**** Data block

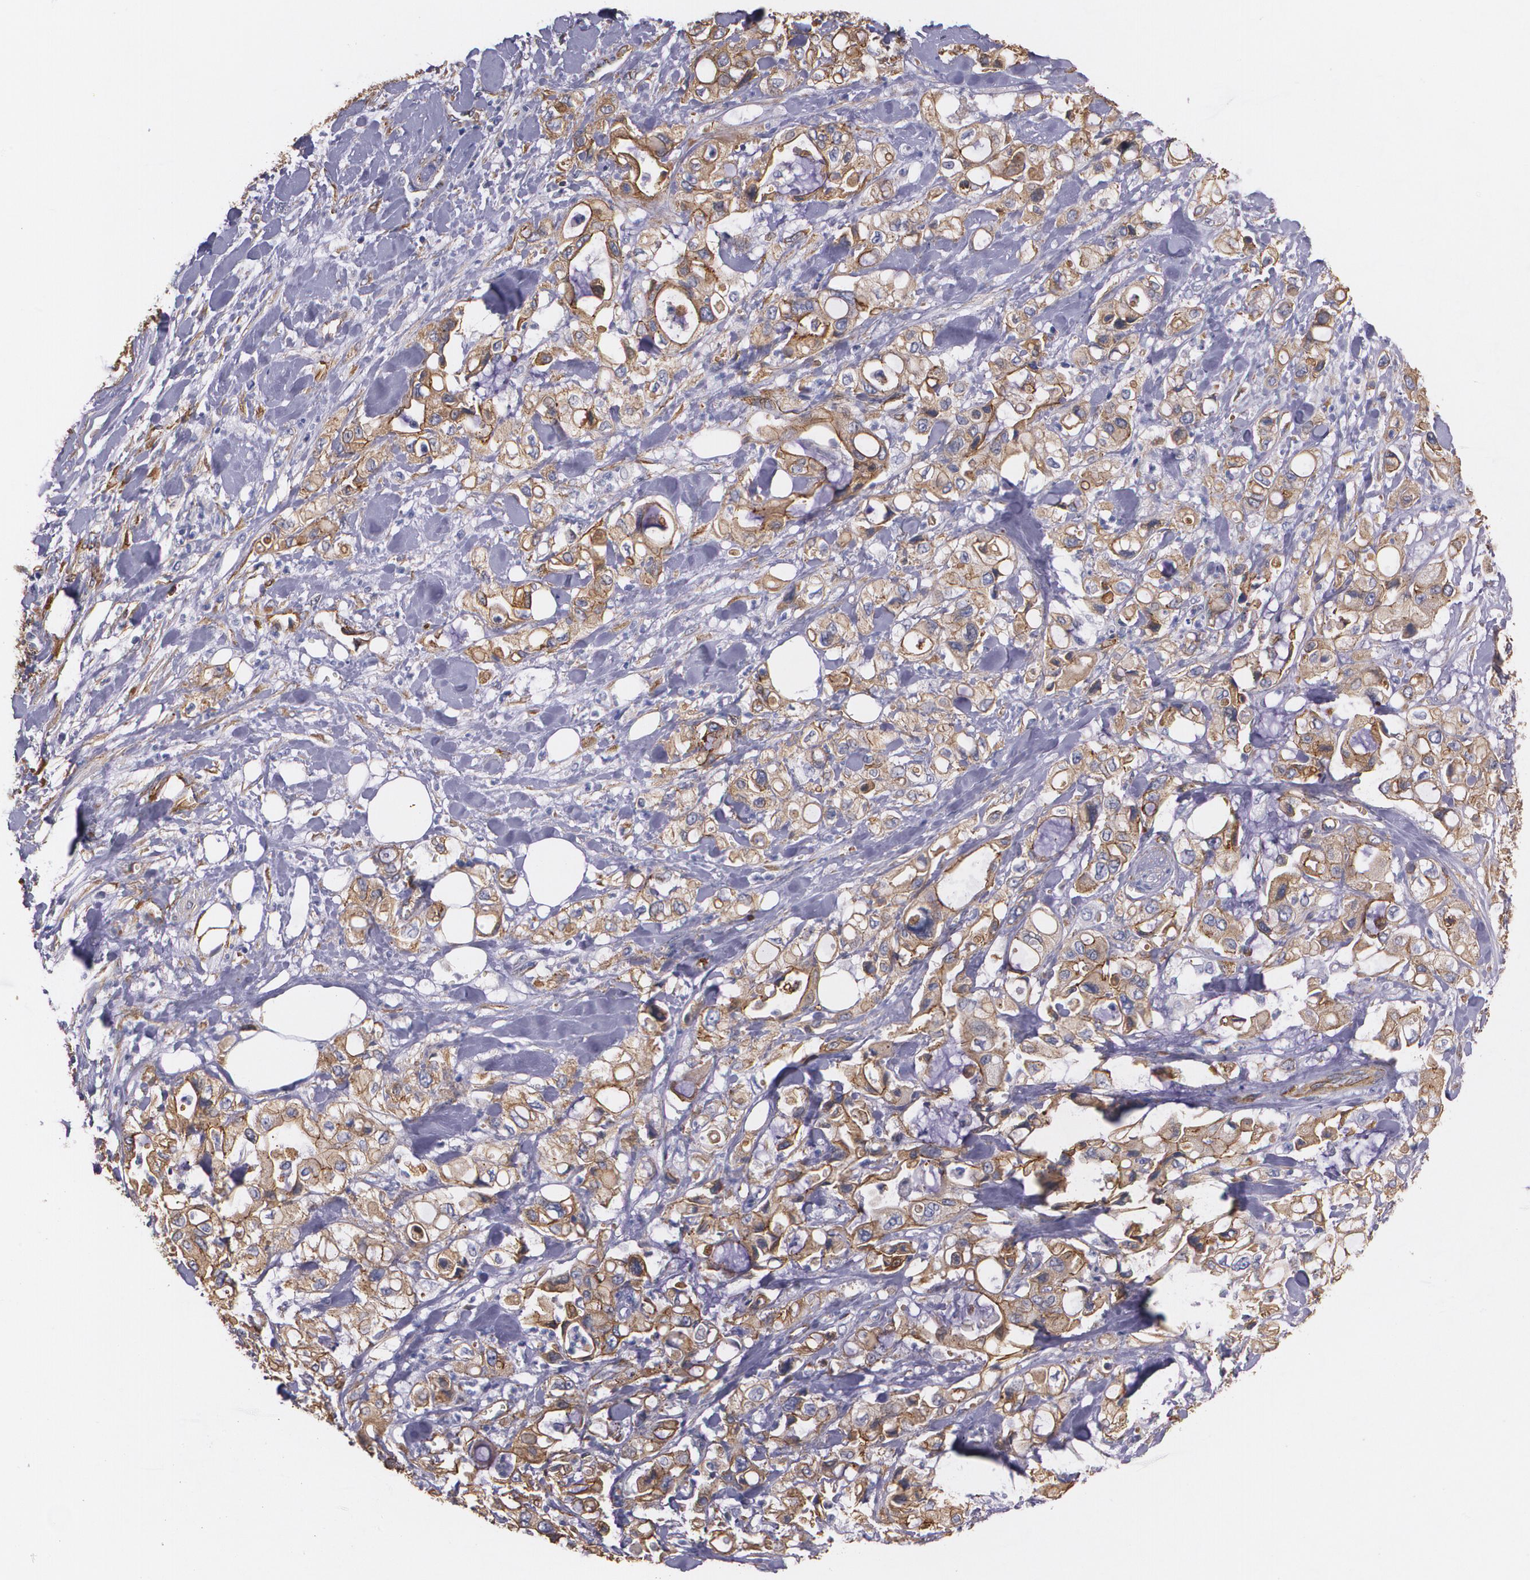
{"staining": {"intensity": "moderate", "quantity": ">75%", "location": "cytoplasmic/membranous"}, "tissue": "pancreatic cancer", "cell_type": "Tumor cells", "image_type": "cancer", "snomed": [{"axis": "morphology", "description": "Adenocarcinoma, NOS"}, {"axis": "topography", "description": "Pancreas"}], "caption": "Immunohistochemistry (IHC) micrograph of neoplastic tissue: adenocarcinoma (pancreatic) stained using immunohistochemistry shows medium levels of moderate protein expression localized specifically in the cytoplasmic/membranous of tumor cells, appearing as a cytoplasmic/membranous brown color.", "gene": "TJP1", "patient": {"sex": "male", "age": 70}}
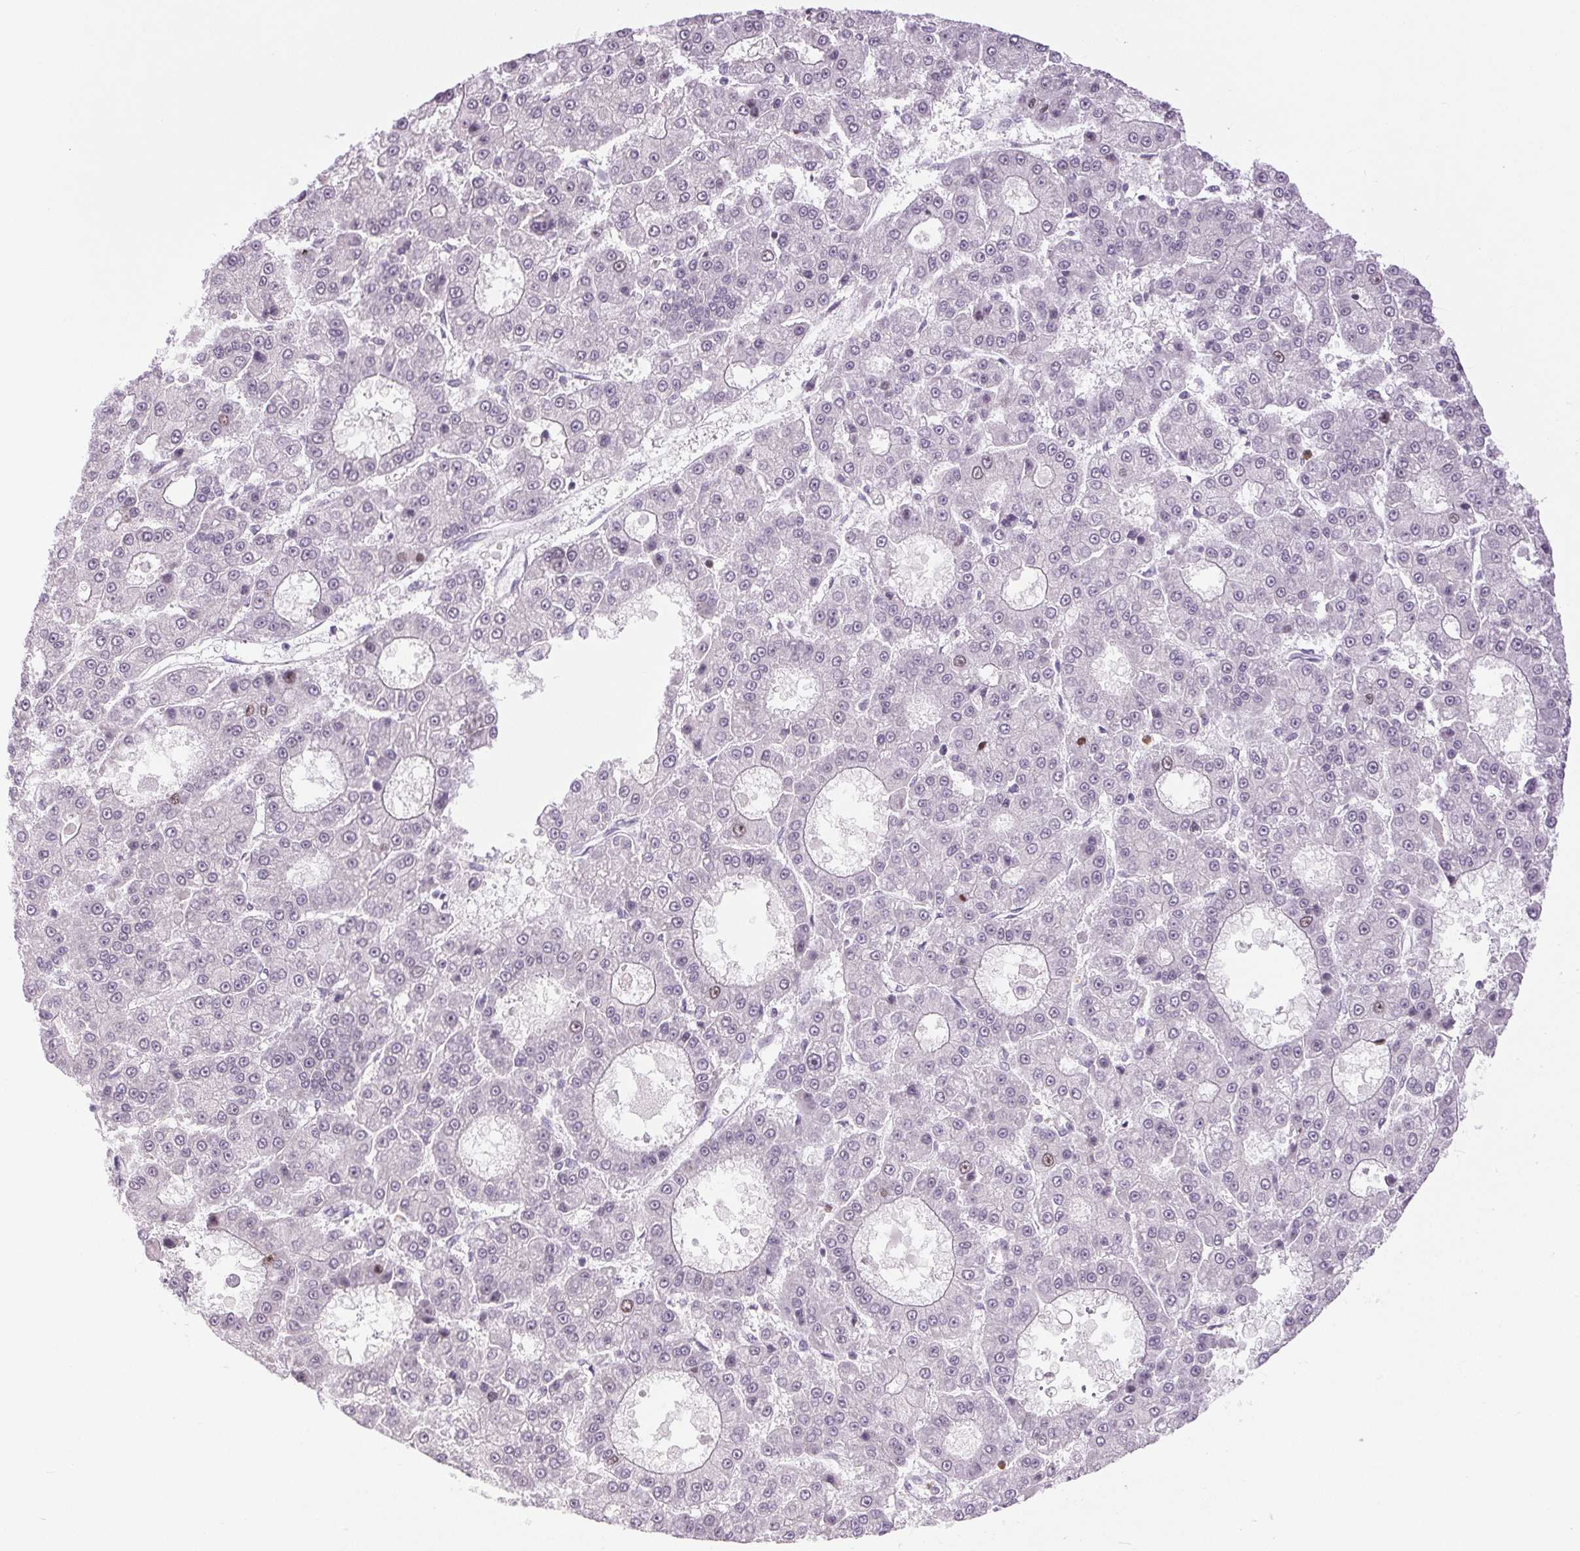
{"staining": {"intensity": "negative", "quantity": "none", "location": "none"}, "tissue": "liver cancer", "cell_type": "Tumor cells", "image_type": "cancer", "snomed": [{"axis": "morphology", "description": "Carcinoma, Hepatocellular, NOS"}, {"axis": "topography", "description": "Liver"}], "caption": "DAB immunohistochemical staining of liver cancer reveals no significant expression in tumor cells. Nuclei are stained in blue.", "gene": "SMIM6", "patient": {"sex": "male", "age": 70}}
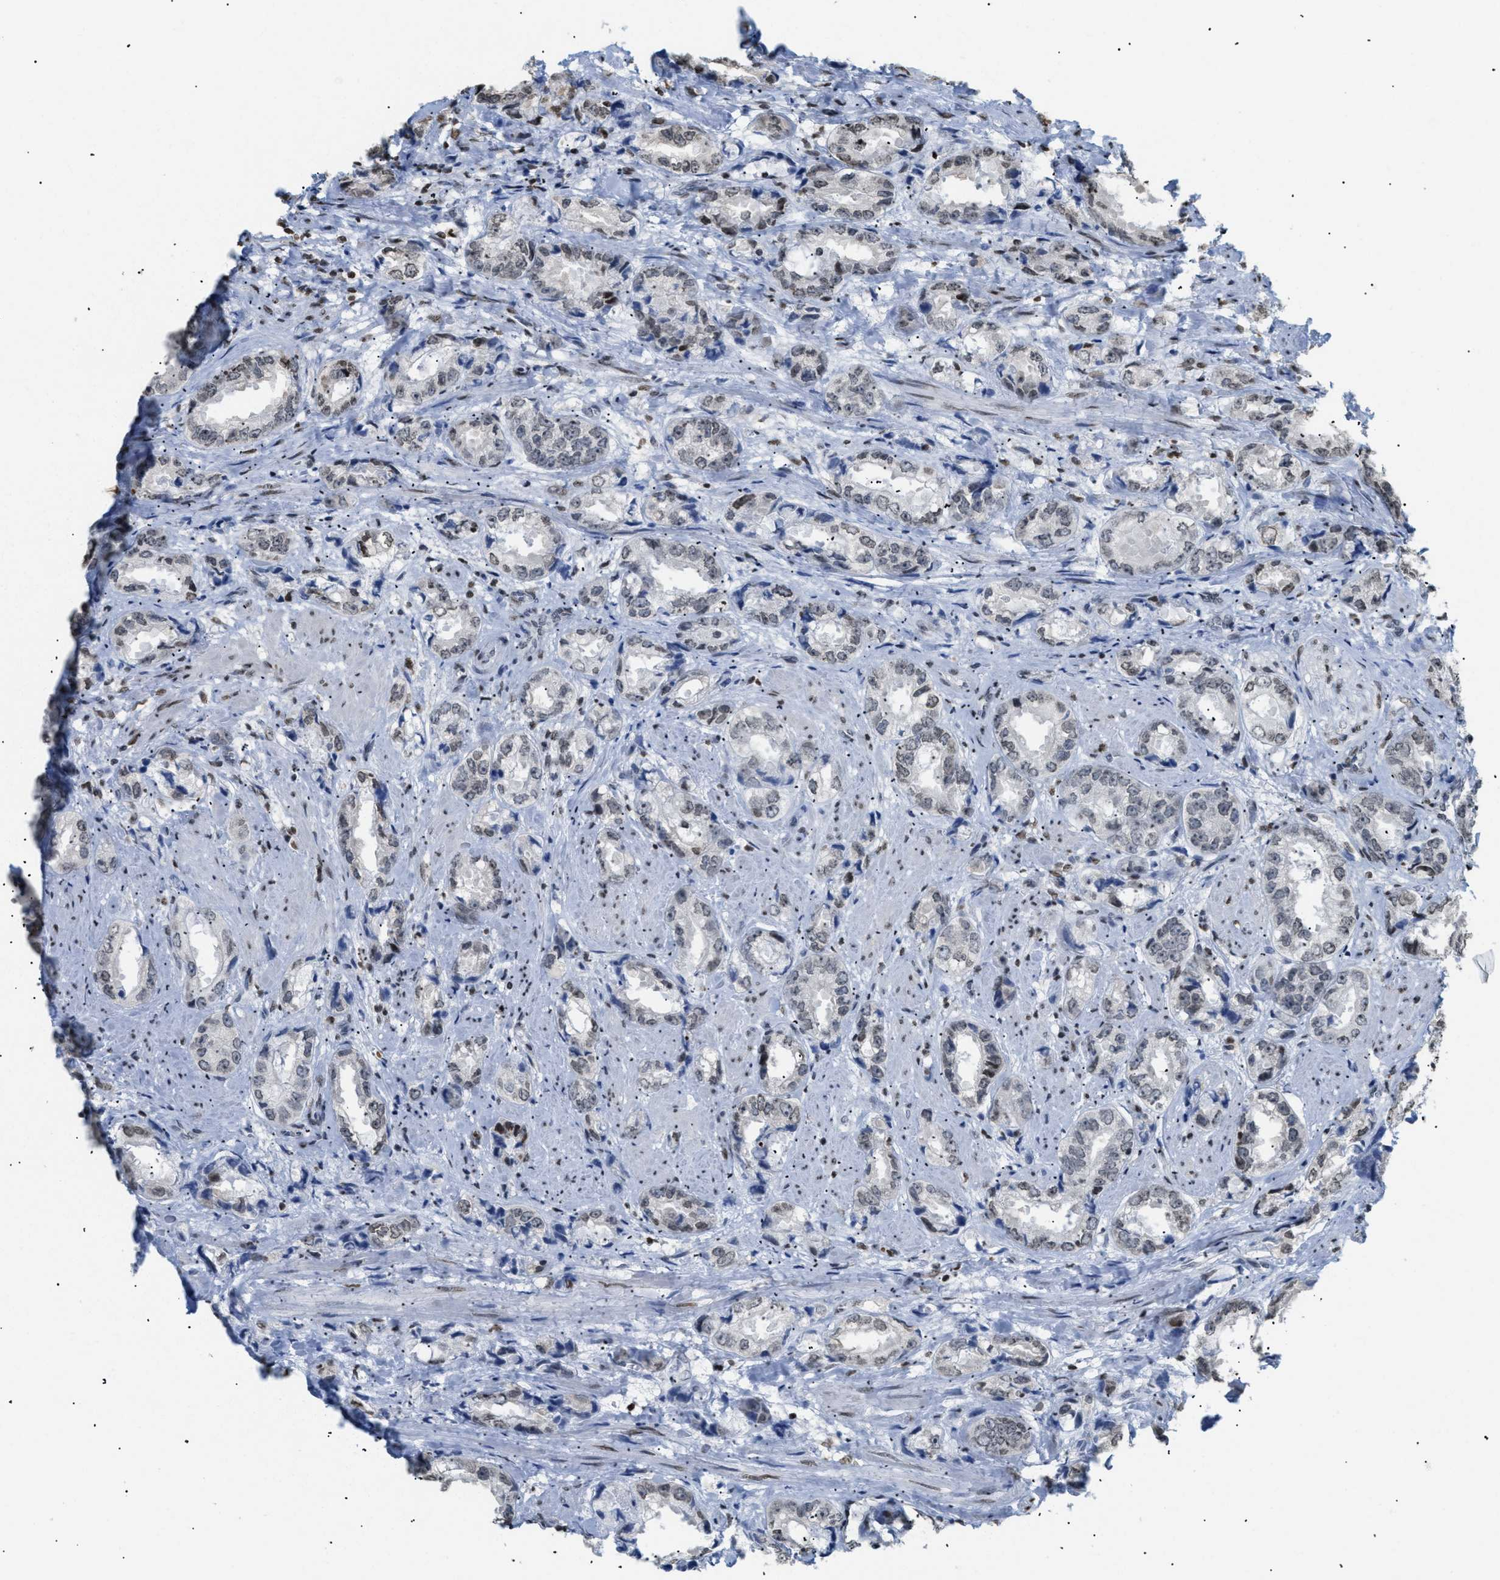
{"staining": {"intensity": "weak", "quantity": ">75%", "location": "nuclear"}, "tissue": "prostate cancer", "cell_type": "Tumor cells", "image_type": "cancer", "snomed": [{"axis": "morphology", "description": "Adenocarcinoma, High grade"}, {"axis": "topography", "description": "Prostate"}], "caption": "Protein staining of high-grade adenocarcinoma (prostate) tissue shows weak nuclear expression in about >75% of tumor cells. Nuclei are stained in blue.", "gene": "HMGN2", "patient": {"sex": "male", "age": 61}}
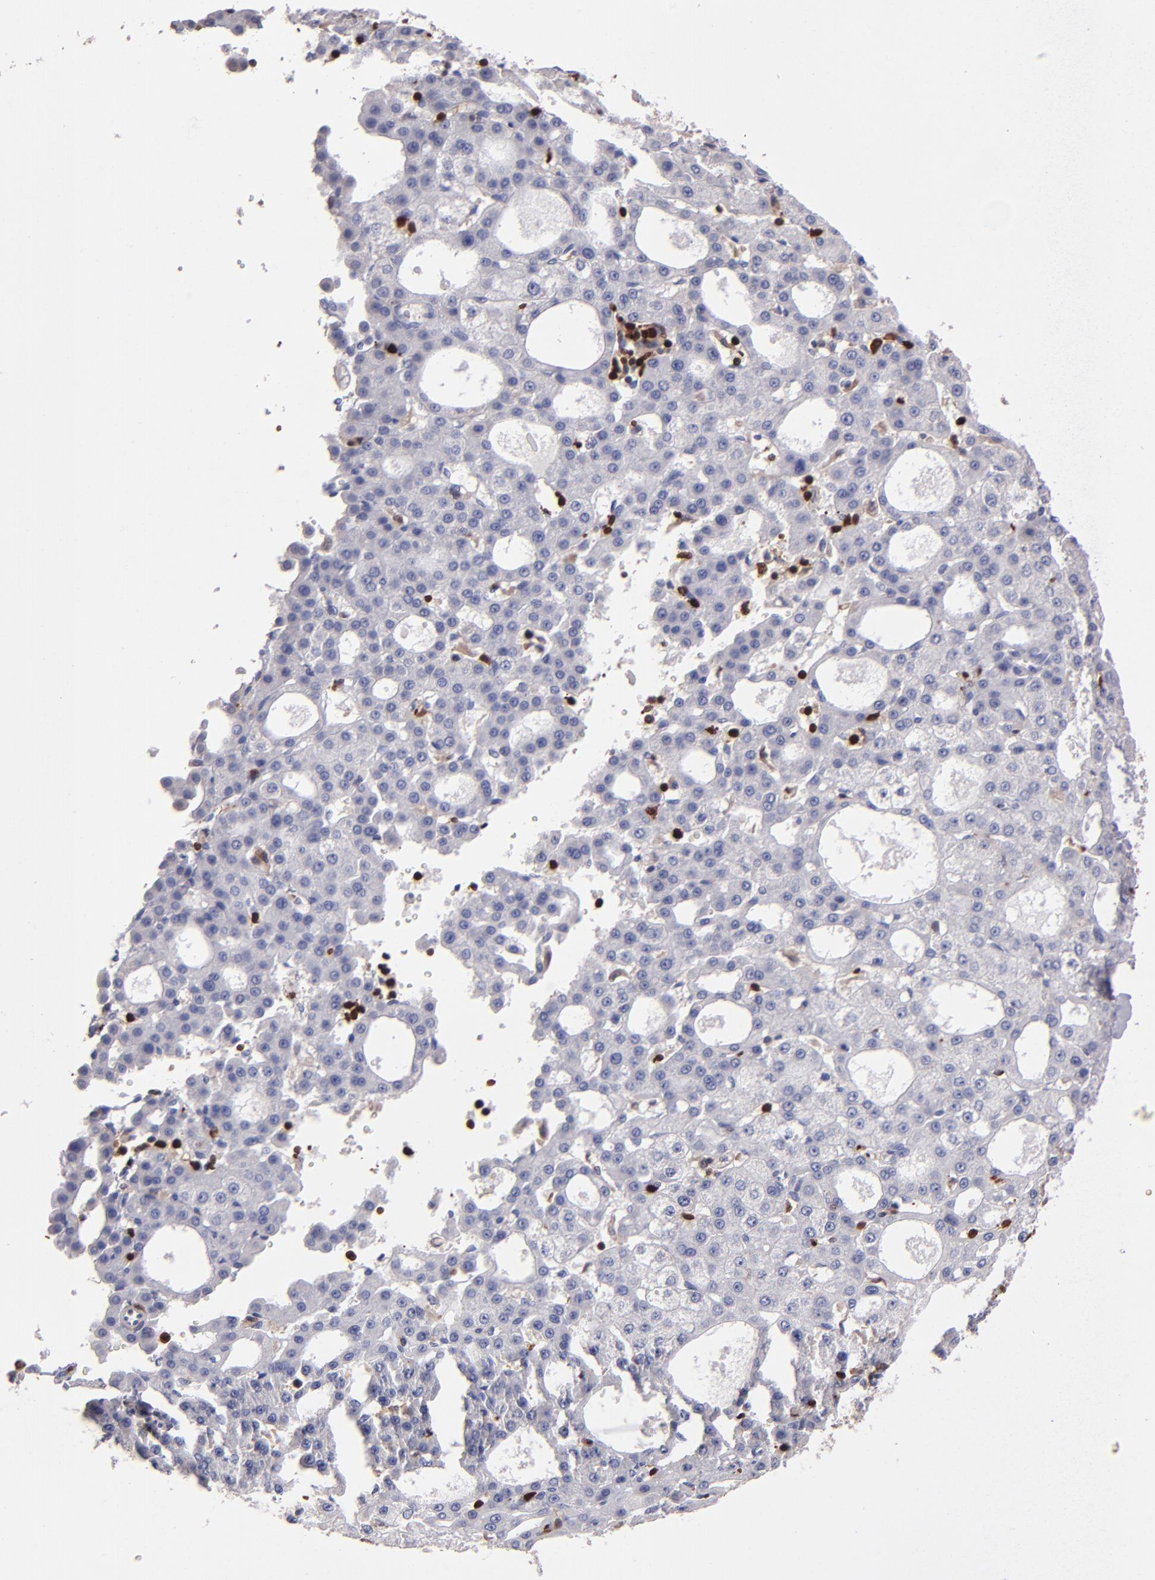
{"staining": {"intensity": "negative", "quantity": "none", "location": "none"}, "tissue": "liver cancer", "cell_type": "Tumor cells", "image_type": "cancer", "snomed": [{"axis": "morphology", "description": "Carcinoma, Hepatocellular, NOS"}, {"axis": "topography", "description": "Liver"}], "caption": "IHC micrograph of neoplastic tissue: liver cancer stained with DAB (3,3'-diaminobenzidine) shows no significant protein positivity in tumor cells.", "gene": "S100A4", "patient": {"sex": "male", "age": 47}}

********

**What you are asked to do:** Pictures are not part of the copy. Please reproduce the material word for word.

**Exercise solution:**
{"staining": {"intensity": "moderate", "quantity": ">75%", "location": "cytoplasmic/membranous"}, "tissue": "pancreatic cancer", "cell_type": "Tumor cells", "image_type": "cancer", "snomed": [{"axis": "morphology", "description": "Adenocarcinoma, NOS"}, {"axis": "topography", "description": "Pancreas"}], "caption": "Immunohistochemistry (IHC) micrograph of neoplastic tissue: adenocarcinoma (pancreatic) stained using immunohistochemistry shows medium levels of moderate protein expression localized specifically in the cytoplasmic/membranous of tumor cells, appearing as a cytoplasmic/membranous brown color.", "gene": "TJP1", "patient": {"sex": "male", "age": 70}}
{"staining": {"intensity": "negative", "quantity": "none", "location": "none"}, "tissue": "liver cancer", "cell_type": "Tumor cells", "image_type": "cancer", "snomed": [{"axis": "morphology", "description": "Carcinoma, Hepatocellular, NOS"}, {"axis": "topography", "description": "Liver"}], "caption": "DAB immunohistochemical staining of liver cancer reveals no significant expression in tumor cells. Nuclei are stained in blue.", "gene": "SMIM6", "patient": {"sex": "male", "age": 70}}
{"staining": {"intensity": "weak", "quantity": ">75%", "location": "nuclear"}, "tissue": "prostate cancer", "cell_type": "Tumor cells", "image_type": "cancer", "snomed": [{"axis": "morphology", "description": "Adenocarcinoma, High grade"}, {"axis": "topography", "description": "Prostate"}], "caption": "Protein staining of high-grade adenocarcinoma (prostate) tissue shows weak nuclear expression in about >75% of tumor cells. Nuclei are stained in blue.", "gene": "HMGN2", "patient": {"sex": "male", "age": 61}}
{"staining": {"intensity": "negative", "quantity": "none", "location": "none"}, "tissue": "liver cancer", "cell_type": "Tumor cells", "image_type": "cancer", "snomed": [{"axis": "morphology", "description": "Carcinoma, Hepatocellular, NOS"}, {"axis": "topography", "description": "Liver"}], "caption": "IHC micrograph of neoplastic tissue: liver cancer stained with DAB (3,3'-diaminobenzidine) shows no significant protein positivity in tumor cells.", "gene": "S100A4", "patient": {"sex": "male", "age": 47}}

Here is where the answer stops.